As part of a curriculum redesign team at Harvard, we are about to put this theory to the test. Rheumatology, which used to be crammed into a 15-hour course held over four consecutive half-days, has been given ample breathing space. We have allied with our friends in dermatology, allergy and immunopathology to create a teaching adventure that will generously span six weeks. Out with the large lecture halls, and in with concept videos and flipped classrooms (see Rheuminations: Has Technology Depersonalized the Art of Medical Teaching? February 2015).
Can we, as rheumatologists, captivate the mind of the millennial medical student? If they want to learn dermatology, how about helping them explore the countless ways that lupus damages the skin? If they have a yen for orthopedics, they can learn how to manage various musculoskeletal ailments using a needle and syringe. And if they want to engage in long-term and highly rewarding relationships with their patients, putting all that knowledge they learned to excel in the new MCAT, they need look no further than rheumatology.
We may want to entice our millennial audience by playing some television clips featuring the eponymous Dr. House, that irascible, sharp-witted curmudgeon and brilliant physician. A modern-day Osler, this medical detective is idolized by the retinue of devoted trainees who hover over him on rounds as he hobbles down the hallways in search of answers for his patients, who have defied diagnosis. Perhaps House’s most famous line over the hundreds of episodes, uttered countless times with varying degrees of anger and frustration was, “It’s not lupus!”7,8 Sometimes though, it really is.
Class, welcome to rheumatology.
Simon M. Helfgott, MD, is associate professor of medicine in the Division of Rheumatology, Immunology and Allergy at Harvard Medical School in Boston.
References
- Association of American Medical Colleges.
- Singer N. The price of beauty: For top medical Students, an attractive field. The New York Times. 2008 Mar 19.
- Deal CL, Hooker R, Harrington T, et al.
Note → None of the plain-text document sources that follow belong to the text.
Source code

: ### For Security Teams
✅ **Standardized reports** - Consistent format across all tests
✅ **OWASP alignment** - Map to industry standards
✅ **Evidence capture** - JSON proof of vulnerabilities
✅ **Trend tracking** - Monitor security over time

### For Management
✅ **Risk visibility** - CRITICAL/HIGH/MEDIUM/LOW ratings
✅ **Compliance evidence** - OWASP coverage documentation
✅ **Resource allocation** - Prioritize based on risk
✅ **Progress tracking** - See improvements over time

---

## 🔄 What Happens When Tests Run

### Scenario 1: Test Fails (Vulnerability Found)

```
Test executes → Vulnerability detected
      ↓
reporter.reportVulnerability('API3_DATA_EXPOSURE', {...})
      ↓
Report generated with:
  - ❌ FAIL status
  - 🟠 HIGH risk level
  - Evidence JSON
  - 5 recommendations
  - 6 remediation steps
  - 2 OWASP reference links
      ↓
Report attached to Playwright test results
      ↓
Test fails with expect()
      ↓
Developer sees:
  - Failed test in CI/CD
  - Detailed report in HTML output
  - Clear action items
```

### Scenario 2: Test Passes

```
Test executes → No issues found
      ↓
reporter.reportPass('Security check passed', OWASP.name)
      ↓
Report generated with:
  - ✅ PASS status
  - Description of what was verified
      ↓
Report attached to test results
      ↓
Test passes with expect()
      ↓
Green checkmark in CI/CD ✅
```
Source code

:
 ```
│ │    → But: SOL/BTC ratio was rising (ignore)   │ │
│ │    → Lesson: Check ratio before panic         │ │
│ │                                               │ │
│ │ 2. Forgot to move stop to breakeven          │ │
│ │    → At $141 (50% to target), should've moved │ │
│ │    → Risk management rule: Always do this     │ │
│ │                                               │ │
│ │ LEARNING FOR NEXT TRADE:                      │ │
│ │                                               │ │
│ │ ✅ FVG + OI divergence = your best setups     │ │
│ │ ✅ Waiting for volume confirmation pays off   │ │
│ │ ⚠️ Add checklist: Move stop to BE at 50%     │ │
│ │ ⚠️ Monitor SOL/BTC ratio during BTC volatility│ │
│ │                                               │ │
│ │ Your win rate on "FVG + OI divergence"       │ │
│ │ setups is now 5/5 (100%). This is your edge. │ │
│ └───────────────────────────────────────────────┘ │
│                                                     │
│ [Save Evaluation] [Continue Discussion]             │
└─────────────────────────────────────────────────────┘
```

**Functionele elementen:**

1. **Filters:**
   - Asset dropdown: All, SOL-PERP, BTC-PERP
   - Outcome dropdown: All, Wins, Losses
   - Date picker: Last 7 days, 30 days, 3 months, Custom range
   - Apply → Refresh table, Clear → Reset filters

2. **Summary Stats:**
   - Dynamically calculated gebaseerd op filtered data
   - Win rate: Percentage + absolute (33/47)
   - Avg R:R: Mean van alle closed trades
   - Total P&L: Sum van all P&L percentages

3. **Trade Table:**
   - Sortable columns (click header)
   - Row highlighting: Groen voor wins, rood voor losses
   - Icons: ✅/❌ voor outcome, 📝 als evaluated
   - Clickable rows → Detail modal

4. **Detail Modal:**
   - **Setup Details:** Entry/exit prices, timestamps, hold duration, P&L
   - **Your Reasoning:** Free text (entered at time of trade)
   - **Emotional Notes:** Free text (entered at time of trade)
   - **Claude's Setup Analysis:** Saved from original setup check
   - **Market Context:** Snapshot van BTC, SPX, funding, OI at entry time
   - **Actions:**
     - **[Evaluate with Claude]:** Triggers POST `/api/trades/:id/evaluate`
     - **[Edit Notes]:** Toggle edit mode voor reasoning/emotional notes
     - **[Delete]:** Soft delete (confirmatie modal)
The United States rheumatology workforce: Supply and demand, 2005–2025. Arthritis Rheum. 2007 Mar;56(3):722–729.
- Edmonston P. In tough times, M.B.A. applications may be an economic indicator. The New York Times. 2008 Oct 6.
- www.invetopedia.com/university/greatest/carlicahn.asp.
- Farr C. Bay Area doctors quit medicine to work for digital health startups. KQED. 2015 Jul 17.
- Bloopers: It’s not lupus. House M.D.
- Finally! It’s a lupus diagnosis on House, M.D. Lupus Foundation of America. 2007 Nov 29.
Correction
It has been brought to our attention that some of the statistics that I originally cited in the article were wrong. The Doximity study analyzing the rates of medical students pursuing residency training following graduation was incorrect in claiming that Stanford and UCSF scored poorly. In fact, the opposite is true for both schools. Colleagues at both UCSF and Stanford confirmed that their students matriculate to residencies at very high rates, as one would have expected. Since completing my research for my article several months ago, I was unaware that these study results were challenged by these two schools and that the original data had been retracted. I apologize for the error and the misunderstanding.